Matrix multiplication should be “independent” along every element in the batch — neither the other elements in the batch nor how large the batch is should affect the computation results of a specific element in the batch. However, as we can observe empirically, this isn’t true.

In other words, the primary reason nearly all LLM inference endpoints are nondeterministic is that the load (and thus batch-size) nondeterministically varies! This nondeterminism is not unique to GPUs — LLM inference endpoints served from CPUs or TPUs will also have this source of nondeterminism.

[1]: https://thinkingmachines.ai/blog/defeating-nondeterminism-in...

qeternity · 2026-03-04T18:15:46 1772648146

Yes, lots of things can create indeterminism. But nothing is inherent.

yomismoaqui · 2026-03-04T11:37:58 1772624278

Quoting:

"But why aren’t LLM inference engines deterministic? One common hypothesis is that some combination of floating-point non-associativity and concurrent execution leads to nondeterminism based on which concurrent core finishes first."

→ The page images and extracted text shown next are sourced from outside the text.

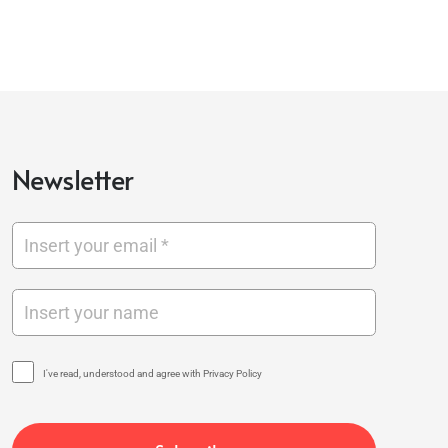
Newsletter
I've read, understood and agree with Privacy Policy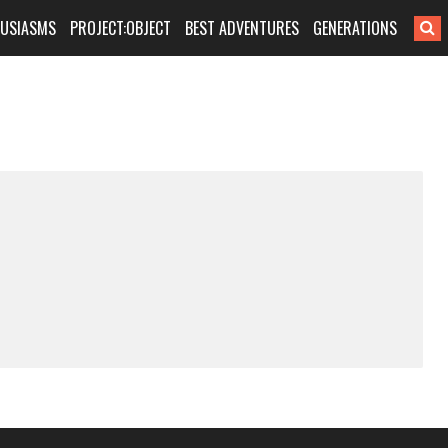
HUSIASMS
PROJECT:OBJECT
BEST ADVENTURES
GENERATIONS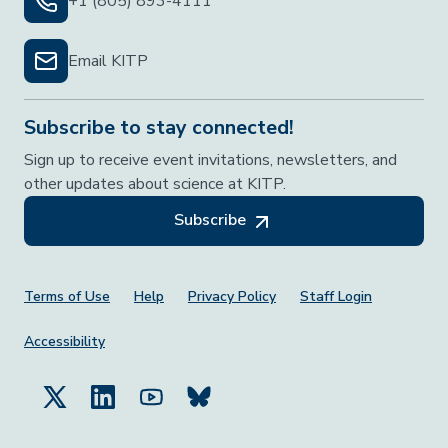
+1 (805) 893-4111
Email KITP
Subscribe to stay connected!
Sign up to receive event invitations, newsletters, and
other updates about science at KITP.
Subscribe
Footer Menu
Terms of Use
Help
Privacy Policy
Staff Login
Accessibility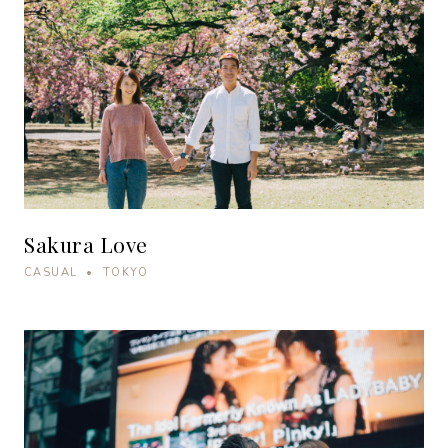
Sakura Love
CASUAL • TOKYO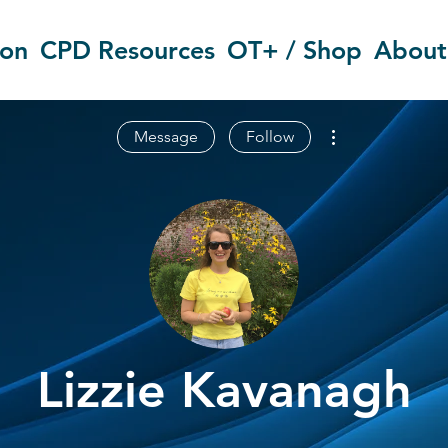
ion
CPD Resources
OT+ / Shop
About
More actions
Message
Follow
Lizzie Kavanagh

From https://thinkingmachines.ai/blog/defeating-nondeterminism-in...

qeternity · 2026-03-04T18:15:52 1772648152

Yes, lots of things can create indeterminism. But nothing is inherent.

qeternity · 2026-03-01T12:44:55 1772369095

> With prompt caching, verbose context that gets reused is basically free.

But it's not. It might be discounted cost-wise, however it will still degrade attention and make generation slower/more computationally expensive even if you have a long prefix you can reuse during prefill.

qeternity · 2026-02-23T00:49:59 1771807799

> Tradition warrants a negotiation phase when one party wishes to change the terms of an agreement, or becomes cognizant that the counterparty may wish to do the same.

They didn't change the agreement. One party violated it, and the other party withdrew as a result.

This is so vanilla. But people will moan because they want subsidized tokens.

salawat · 2026-02-23T06:04:47 1771826687

I don't have a pony in this race my good poster, I just calls it how I see it, and I have a long history of calling out the fundamentally abusive character on non-negotiable one way contracting, and the ill effects it has on society.

Only people moaning here seem to be a bunch of wannabe Google PO's upset that people are handing machines a data construct they are designed to accept, and the machine is accepting, and using the token the way they were designed. Looks for some reason Google appears to resent that their lack of automating checks to deny those OAuth tokens is being utilized, and seems to think termination of customers who could probably be corrected with a simple message is the most reasonable response.

With instincts like that, it makes me happy everyday that for my needs, I can make do with doing things on my own hardware I've collected over the years. The Cloud has too much drama potential tied up in it.